## Written request
Could you format every line of the items below as a JSON list of strings, one string per line, with blank lines left out?

## Given records
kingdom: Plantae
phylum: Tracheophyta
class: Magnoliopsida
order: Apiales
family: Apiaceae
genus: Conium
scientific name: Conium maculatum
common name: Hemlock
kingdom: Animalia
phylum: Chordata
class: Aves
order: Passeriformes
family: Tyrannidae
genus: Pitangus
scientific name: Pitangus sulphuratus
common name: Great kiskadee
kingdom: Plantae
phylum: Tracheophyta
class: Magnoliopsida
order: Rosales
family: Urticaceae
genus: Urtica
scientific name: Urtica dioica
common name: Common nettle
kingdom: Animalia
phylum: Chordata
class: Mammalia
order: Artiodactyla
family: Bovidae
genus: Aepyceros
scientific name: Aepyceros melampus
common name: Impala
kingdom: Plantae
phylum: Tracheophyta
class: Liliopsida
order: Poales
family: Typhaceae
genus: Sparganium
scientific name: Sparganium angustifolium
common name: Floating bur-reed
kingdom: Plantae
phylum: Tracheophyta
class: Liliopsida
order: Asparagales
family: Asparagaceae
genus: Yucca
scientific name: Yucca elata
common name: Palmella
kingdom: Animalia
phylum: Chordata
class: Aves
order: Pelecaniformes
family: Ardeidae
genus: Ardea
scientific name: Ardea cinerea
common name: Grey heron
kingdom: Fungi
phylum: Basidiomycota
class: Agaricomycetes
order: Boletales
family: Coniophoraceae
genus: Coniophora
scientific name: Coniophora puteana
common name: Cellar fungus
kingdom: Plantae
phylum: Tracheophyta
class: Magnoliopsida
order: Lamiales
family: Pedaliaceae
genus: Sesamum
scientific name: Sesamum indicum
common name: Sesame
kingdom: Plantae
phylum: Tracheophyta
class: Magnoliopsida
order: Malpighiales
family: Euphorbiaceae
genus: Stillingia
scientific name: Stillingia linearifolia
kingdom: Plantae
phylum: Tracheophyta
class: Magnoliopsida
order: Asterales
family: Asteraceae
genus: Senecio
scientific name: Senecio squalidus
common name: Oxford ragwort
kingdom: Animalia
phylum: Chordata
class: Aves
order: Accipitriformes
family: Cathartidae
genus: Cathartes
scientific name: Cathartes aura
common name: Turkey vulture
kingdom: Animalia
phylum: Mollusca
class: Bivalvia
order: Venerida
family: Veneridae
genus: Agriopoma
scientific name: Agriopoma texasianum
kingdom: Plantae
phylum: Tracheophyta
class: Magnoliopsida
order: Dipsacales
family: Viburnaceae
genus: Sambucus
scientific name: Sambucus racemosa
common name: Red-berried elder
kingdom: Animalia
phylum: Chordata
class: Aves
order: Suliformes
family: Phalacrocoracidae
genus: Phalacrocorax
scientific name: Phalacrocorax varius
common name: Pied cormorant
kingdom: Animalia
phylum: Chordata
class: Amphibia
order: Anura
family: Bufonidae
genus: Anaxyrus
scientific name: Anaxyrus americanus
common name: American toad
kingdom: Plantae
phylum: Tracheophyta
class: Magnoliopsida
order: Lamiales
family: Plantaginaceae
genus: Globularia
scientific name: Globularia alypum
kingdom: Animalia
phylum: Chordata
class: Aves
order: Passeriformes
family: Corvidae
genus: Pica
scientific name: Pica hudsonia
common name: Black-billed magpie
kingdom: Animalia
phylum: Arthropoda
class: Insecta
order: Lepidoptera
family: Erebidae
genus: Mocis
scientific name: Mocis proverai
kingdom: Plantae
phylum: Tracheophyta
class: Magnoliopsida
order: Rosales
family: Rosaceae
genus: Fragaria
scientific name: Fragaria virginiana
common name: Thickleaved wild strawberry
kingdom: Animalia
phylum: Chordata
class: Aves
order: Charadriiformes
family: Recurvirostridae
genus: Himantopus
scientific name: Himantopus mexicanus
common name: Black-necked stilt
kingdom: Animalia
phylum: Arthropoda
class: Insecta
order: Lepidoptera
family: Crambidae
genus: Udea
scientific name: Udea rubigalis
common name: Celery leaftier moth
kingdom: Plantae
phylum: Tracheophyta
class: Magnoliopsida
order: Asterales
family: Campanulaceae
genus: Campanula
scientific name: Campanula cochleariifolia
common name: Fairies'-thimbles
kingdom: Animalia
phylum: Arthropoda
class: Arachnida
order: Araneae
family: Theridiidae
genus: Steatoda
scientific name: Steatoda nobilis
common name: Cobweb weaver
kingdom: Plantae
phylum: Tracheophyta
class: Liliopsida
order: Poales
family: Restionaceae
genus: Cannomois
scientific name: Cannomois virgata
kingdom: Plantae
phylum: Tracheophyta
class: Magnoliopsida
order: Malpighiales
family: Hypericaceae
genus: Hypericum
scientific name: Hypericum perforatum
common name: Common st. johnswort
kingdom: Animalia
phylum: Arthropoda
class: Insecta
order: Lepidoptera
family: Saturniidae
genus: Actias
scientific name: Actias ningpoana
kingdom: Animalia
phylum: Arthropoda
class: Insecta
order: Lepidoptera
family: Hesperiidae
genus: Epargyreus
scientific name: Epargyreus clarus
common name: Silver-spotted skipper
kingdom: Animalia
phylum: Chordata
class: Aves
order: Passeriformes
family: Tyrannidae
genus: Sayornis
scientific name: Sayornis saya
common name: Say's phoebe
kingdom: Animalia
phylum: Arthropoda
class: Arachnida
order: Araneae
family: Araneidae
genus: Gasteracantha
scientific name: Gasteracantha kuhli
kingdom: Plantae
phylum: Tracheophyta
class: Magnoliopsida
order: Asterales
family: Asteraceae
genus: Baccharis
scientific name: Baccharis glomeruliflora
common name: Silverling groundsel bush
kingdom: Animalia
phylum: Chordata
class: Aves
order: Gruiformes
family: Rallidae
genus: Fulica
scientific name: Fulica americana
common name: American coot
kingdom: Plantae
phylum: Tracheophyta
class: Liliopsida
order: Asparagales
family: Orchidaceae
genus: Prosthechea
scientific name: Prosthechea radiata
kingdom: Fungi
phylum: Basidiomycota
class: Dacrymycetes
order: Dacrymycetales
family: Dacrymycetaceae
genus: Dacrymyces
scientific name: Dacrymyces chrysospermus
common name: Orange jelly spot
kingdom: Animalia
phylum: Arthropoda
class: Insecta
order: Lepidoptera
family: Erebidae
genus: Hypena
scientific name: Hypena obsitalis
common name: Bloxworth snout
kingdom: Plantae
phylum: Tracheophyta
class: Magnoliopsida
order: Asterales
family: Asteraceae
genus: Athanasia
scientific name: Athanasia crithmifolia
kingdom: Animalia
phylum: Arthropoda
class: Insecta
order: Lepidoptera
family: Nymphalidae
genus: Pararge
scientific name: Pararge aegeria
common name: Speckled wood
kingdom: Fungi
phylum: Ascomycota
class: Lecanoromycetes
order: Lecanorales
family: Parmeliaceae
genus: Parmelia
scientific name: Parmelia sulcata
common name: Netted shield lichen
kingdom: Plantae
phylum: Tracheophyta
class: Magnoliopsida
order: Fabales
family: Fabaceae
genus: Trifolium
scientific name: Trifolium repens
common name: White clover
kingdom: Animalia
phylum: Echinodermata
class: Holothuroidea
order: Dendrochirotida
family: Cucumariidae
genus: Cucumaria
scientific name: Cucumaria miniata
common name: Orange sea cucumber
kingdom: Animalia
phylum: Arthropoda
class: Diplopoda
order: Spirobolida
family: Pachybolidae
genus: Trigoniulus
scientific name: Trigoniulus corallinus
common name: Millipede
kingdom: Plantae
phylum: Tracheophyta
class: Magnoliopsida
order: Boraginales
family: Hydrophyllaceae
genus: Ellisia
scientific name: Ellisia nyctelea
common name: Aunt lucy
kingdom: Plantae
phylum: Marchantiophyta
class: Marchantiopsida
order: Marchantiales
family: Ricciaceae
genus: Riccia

## Answer below
[
  "kingdom: Plantae",
  "phylum: Tracheophyta",
  "class: Magnoliopsida",
  "order: Apiales",
  "family: Apiaceae",
  "genus: Conium",
  "scientific name: Conium maculatum",
  "common name: Hemlock",
  "kingdom: Animalia",
  "phylum: Chordata",
  "class: Aves",
  "order: Passeriformes",
  "family: Tyrannidae",
  "genus: Pitangus",
  "scientific name: Pitangus sulphuratus",
  "common name: Great kiskadee",
  "kingdom: Plantae",
  "phylum: Tracheophyta",
  "class: Magnoliopsida",
  "order: Rosales",
  "family: Urticaceae",
  "genus: Urtica",
  "scientific name: Urtica dioica",
  "common name: Common nettle",
  "kingdom: Animalia",
  "phylum: Chordata",
  "class: Mammalia",
  "order: Artiodactyla",
  "family: Bovidae",
  "genus: Aepyceros",
  "scientific name: Aepyceros melampus",
  "common name: Impala",
  "kingdom: Plantae",
  "phylum: Tracheophyta",
  "class: Liliopsida",
  "order: Poales",
  "family: Typhaceae",
  "genus: Sparganium",
  "scientific name: Sparganium angustifolium",
  "common name: Floating bur-reed",
  "kingdom: Plantae",
  "phylum: Tracheophyta",
  "class: Liliopsida",
  "order: Asparagales",
  "family: Asparagaceae",
  "genus: Yucca",
  "scientific name: Yucca elata",
  "common name: Palmella",
  "kingdom: Animalia",
  "phylum: Chordata",
  "class: Aves",
  "order: Pelecaniformes",
  "family: Ardeidae",
  "genus: Ardea",
  "scientific name: Ardea cinerea",
  "common name: Grey heron",
  "kingdom: Fungi",
  "phylum: Basidiomycota",
  "class: Agaricomycetes",
  "order: Boletales",
  "family: Coniophoraceae",
  "genus: Coniophora",
  "scientific name: Coniophora puteana",
  "common name: Cellar fungus",
  "kingdom: Plantae",
  "phylum: Tracheophyta",
  "class: Magnoliopsida",
  "order: Lamiales",
  "family: Pedaliaceae",
  "genus: Sesamum",
  "scientific name: Sesamum indicum",
  "common name: Sesame",
  "kingdom: Plantae",
  "phylum: Tracheophyta",
  "class: Magnoliopsida",
  "order: Malpighiales",
  "family: Euphorbiaceae",
  "genus: Stillingia",
  "scientific name: Stillingia linearifolia",
  "kingdom: Plantae",
  "phylum: Tracheophyta",
  "class: Magnoliopsida",
  "order: Asterales",
  "family: Asteraceae",
  "genus: Senecio",
  "scientific name: Senecio squalidus",
  "common name: Oxford ragwort",
  "kingdom: Animalia",
  "phylum: Chordata",
  "class: Aves",
  "order: Accipitriformes",
  "family: Cathartidae",
  "genus: Cathartes",
  "scientific name: Cathartes aura",
  "common name: Turkey vulture",
  "kingdom: Animalia",
  "phylum: Mollusca",
  "class: Bivalvia",
  "order: Venerida",
  "family: Veneridae",
  "genus: Agriopoma",
  "scientific name: Agriopoma texasianum",
  "kingdom: Plantae",
  "phylum: Tracheophyta",
  "class: Magnoliopsida",
  "order: Dipsacales",
  "family: Viburnaceae",
  "genus: Sambucus",
  "scientific name: Sambucus racemosa",
  "common name: Red-berried elder",
  "kingdom: Animalia",
  "phylum: Chordata",
  "class: Aves",
  "order: Suliformes",
  "family: Phalacrocoracidae",
  "genus: Phalacrocorax",
  "scientific name: Phalacrocorax varius",
  "common name: Pied cormorant",
  "kingdom: Animalia",
  "phylum: Chordata",
  "class: Amphibia",
  "order: Anura",
  "family: Bufonidae",
  "genus: Anaxyrus",
  "scientific name: Anaxyrus americanus",
  "common name: American toad",
  "kingdom: Plantae",
  "phylum: Tracheophyta",
  "class: Magnoliopsida",
  "order: Lamiales",
  "family: Plantaginaceae",
  "genus: Globularia",
  "scientific name: Globularia alypum",
  "kingdom: Animalia",
  "phylum: Chordata",
  "class: Aves",
  "order: Passeriformes",
  "family: Corvidae",
  "genus: Pica",
  "scientific name: Pica hudsonia",
  "common name: Black-billed magpie",
  "kingdom: Animalia",
  "phylum: Arthropoda",
  "class: Insecta",
  "order: Lepidoptera",
  "family: Erebidae",
  "genus: Mocis",
  "scientific name: Mocis proverai",
  "kingdom: Plantae",
  "phylum: Tracheophyta",
  "class: Magnoliopsida",
  "order: Rosales",
  "family: Rosaceae",
  "genus: Fragaria",
  "scientific name: Fragaria virginiana",
  "common name: Thickleaved wild strawberry",
  "kingdom: Animalia",
  "phylum: Chordata",
  "class: Aves",
  "order: Charadriiformes",
  "family: Recurvirostridae",
  "genus: Himantopus",
  "scientific name: Himantopus mexicanus",
  "common name: Black-necked stilt",
  "kingdom: Animalia",
  "phylum: Arthropoda",
  "class: Insecta",
  "order: Lepidoptera",
  "family: Crambidae",
  "genus: Udea",
  "scientific name: Udea rubigalis",
  "common name: Celery leaftier moth",
  "kingdom: Plantae",
  "phylum: Tracheophyta",
  "class: Magnoliopsida",
  "order: Asterales",
  "family: Campanulaceae",
  "genus: Campanula",
  "scientific name: Campanula cochleariifolia",
  "common name: Fairies'-thimbles",
  "kingdom: Animalia",
  "phylum: Arthropoda",
  "class: Arachnida",
  "order: Araneae",
  "family: Theridiidae",
  "genus: Steatoda",
  "scientific name: Steatoda nobilis",
  "common name: Cobweb weaver",
  "kingdom: Plantae",
  "phylum: Tracheophyta",
  "class: Liliopsida",
  "order: Poales",
  "family: Restionaceae",
  "genus: Cannomois",
  "scientific name: Cannomois virgata",
  "kingdom: Plantae",
  "phylum: Tracheophyta",
  "class: Magnoliopsida",
  "order: Malpighiales",
  "family: Hypericaceae",
  "genus: Hypericum",
  "scientific name: Hypericum perforatum",
  "common name: Common st. johnswort",
  "kingdom: Animalia",
  "phylum: Arthropoda",
  "class: Insecta",
  "order: Lepidoptera",
  "family: Saturniidae",
  "genus: Actias",
  "scientific name: Actias ningpoana",
  "kingdom: Animalia",
  "phylum: Arthropoda",
  "class: Insecta",
  "order: Lepidoptera",
  "family: Hesperiidae",
  "genus: Epargyreus",
  "scientific name: Epargyreus clarus",
  "common name: Silver-spotted skipper",
  "kingdom: Animalia",
  "phylum: Chordata",
  "class: Aves",
  "order: Passeriformes",
  "family: Tyrannidae",
  "genus: Sayornis",
  "scientific name: Sayornis saya",
  "common name: Say's phoebe",
  "kingdom: Animalia",
  "phylum: Arthropoda",
  "class: Arachnida",
  "order: Araneae",
  "family: Araneidae",
  "genus: Gasteracantha",
  "scientific name: Gasteracantha kuhli",
  "kingdom: Plantae",
  "phylum: Tracheophyta",
  "class: Magnoliopsida",
  "order: Asterales",
  "family: Asteraceae",
  "genus: Baccharis",
  "scientific name: Baccharis glomeruliflora",
  "common name: Silverling groundsel bush",
  "kingdom: Animalia",
  "phylum: Chordata",
  "class: Aves",
  "order: Gruiformes",
  "family: Rallidae",
  "genus: Fulica",
  "scientific name: Fulica americana",
  "common name: American coot",
  "kingdom: Plantae",
  "phylum: Tracheophyta",
  "class: Liliopsida",
  "order: Asparagales",
  "family: Orchidaceae",
  "genus: Prosthechea",
  "scientific name: Prosthechea radiata",
  "kingdom: Fungi",
  "phylum: Basidiomycota",
  "class: Dacrymycetes",
  "order: Dacrymycetales",
  "family: Dacrymycetaceae",
  "genus: Dacrymyces",
  "scientific name: Dacrymyces chrysospermus",
  "common name: Orange jelly spot",
  "kingdom: Animalia",
  "phylum: Arthropoda",
  "class: Insecta",
  "order: Lepidoptera",
  "family: Erebidae",
  "genus: Hypena",
  "scientific name: Hypena obsitalis",
  "common name: Bloxworth snout",
  "kingdom: Plantae",
  "phylum: Tracheophyta",
  "class: Magnoliopsida",
  "order: Asterales",
  "family: Asteraceae",
  "genus: Athanasia",
  "scientific name: Athanasia crithmifolia",
  "kingdom: Animalia",
  "phylum: Arthropoda",
  "class: Insecta",
  "order: Lepidoptera",
  "family: Nymphalidae",
  "genus: Pararge",
  "scientific name: Pararge aegeria",
  "common name: Speckled wood",
  "kingdom: Fungi",
  "phylum: Ascomycota",
  "class: Lecanoromycetes",
  "order: Lecanorales",
  "family: Parmeliaceae",
  "genus: Parmelia",
  "scientific name: Parmelia sulcata",
  "common name: Netted shield lichen",
  "kingdom: Plantae",
  "phylum: Tracheophyta",
  "class: Magnoliopsida",
  "order: Fabales",
  "family: Fabaceae",
  "genus: Trifolium",
  "scientific name: Trifolium repens",
  "common name: White clover",
  "kingdom: Animalia",
  "phylum: Echinodermata",
  "class: Holothuroidea",
  "order: Dendrochirotida",
  "family: Cucumariidae",
  "genus: Cucumaria",
  "scientific name: Cucumaria miniata",
  "common name: Orange sea cucumber",
  "kingdom: Animalia",
  "phylum: Arthropoda",
  "class: Diplopoda",
  "order: Spirobolida",
  "family: Pachybolidae",
  "genus: Trigoniulus",
  "scientific name: Trigoniulus corallinus",
  "common name: Millipede",
  "kingdom: Plantae",
  "phylum: Tracheophyta",
  "class: Magnoliopsida",
  "order: Boraginales",
  "family: Hydrophyllaceae",
  "genus: Ellisia",
  "scientific name: Ellisia nyctelea",
  "common name: Aunt lucy",
  "kingdom: Plantae",
  "phylum: Marchantiophyta",
  "class: Marchantiopsida",
  "order: Marchantiales",
  "family: Ricciaceae",
  "genus: Riccia"
]